Try it: Your copy should match the entries exactly, except that it holds no pictures.

[Stored data entries]
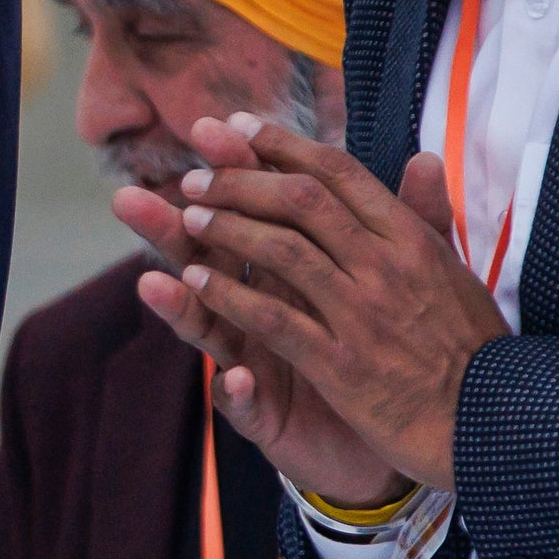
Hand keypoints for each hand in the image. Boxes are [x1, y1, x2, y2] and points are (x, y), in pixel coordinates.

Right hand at [121, 167, 407, 510]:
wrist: (410, 427)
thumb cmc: (388, 345)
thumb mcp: (401, 277)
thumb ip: (409, 222)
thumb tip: (429, 158)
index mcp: (286, 268)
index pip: (250, 212)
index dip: (234, 174)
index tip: (211, 131)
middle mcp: (257, 307)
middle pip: (203, 260)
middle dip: (168, 230)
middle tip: (129, 200)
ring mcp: (255, 360)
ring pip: (207, 327)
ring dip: (179, 306)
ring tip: (152, 283)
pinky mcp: (266, 414)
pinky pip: (244, 403)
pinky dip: (235, 390)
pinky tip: (234, 377)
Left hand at [164, 111, 510, 491]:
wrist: (491, 421)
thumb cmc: (472, 347)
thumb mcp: (456, 270)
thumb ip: (429, 214)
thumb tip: (422, 156)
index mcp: (410, 237)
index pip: (337, 173)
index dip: (282, 145)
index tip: (238, 128)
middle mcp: (384, 265)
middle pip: (300, 201)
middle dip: (240, 180)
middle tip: (196, 173)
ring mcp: (361, 313)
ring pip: (281, 251)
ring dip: (226, 229)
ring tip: (188, 217)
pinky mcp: (340, 364)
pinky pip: (274, 321)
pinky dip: (231, 297)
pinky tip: (197, 284)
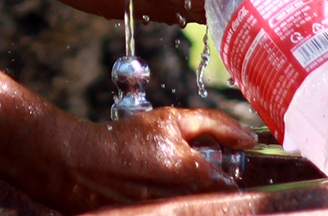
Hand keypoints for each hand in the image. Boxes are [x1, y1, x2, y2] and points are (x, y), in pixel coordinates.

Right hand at [13, 108, 256, 212]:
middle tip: (181, 174)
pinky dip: (168, 204)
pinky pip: (173, 212)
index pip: (232, 186)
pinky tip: (148, 191)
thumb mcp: (170, 120)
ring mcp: (168, 213)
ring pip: (193, 207)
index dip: (225, 174)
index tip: (215, 166)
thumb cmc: (124, 140)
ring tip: (160, 182)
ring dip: (186, 196)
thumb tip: (248, 135)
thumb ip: (214, 124)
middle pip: (213, 200)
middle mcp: (187, 201)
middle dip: (204, 187)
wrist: (79, 164)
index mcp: (197, 175)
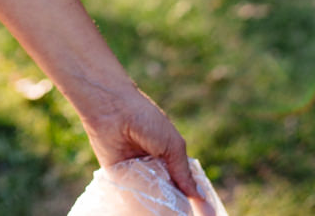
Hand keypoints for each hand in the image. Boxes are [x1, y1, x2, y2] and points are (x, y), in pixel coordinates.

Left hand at [77, 84, 209, 209]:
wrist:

Task answer:
Hand keypoints for each hand in the image. Boxes are [x1, y1, x2, y2] and points are (x, y), in pixel coordinates.

Right hand at [121, 167, 407, 510]:
wrist: (410, 427)
thumb cmc: (388, 345)
thumb mcp: (401, 277)
thumb ip: (409, 222)
thumb tip: (429, 158)
index mcp: (286, 268)
index pip: (250, 212)
index dip: (234, 174)
index tip: (211, 131)
middle mcp: (257, 307)
middle pip: (203, 260)
middle dip: (168, 230)
middle tip: (129, 200)
ring mcp: (255, 360)
ring pip: (207, 327)
ring dip: (179, 306)
ring tip: (152, 283)
pinky mcp: (266, 414)
pinky pip: (244, 403)
pinky dip: (235, 390)
pinky tip: (234, 377)
Left hand at [164, 111, 510, 491]:
wrist: (491, 421)
thumb cmc: (472, 347)
thumb mcp: (456, 270)
thumb ip: (429, 214)
thumb tip: (422, 156)
index mcp: (410, 237)
index pip: (337, 173)
index dip: (282, 145)
index tip: (238, 128)
middle mcp: (384, 265)
middle pip: (300, 201)
middle dip: (240, 180)
middle tip: (196, 173)
ring mcp: (361, 313)
ring pip: (281, 251)
ring dip: (226, 229)
ring tip: (188, 217)
pinky mcp: (340, 364)
pinky pip: (274, 321)
pinky dip: (231, 297)
pinky tip: (197, 284)
Hand keypoints for each hand in the image. Boxes are [x1, y1, x2, y2] and points are (x, y), in pixel coordinates.

Right hand at [13, 108, 256, 212]:
middle tip: (181, 174)
pinky dip: (168, 204)
pinky pip: (173, 212)
index pip: (232, 186)
pinky tip: (148, 191)
thumb mcp: (170, 120)
ring mcp: (168, 213)
ring pip: (193, 207)
index dip: (225, 174)
index tip: (215, 166)
thumb cmc: (124, 140)
ring tip: (160, 182)
ring dip: (186, 196)
thumb tip: (248, 135)
thumb ip: (214, 124)
middle pip: (213, 200)
middle mcp: (187, 201)
middle dip: (204, 187)
wrist: (79, 164)
index mcp: (197, 175)
Hand keypoints for each hand in the image. Boxes are [x1, y1, x2, y2] and points are (x, y), in pixel coordinates.

Left hand at [77, 84, 209, 209]:
wrist:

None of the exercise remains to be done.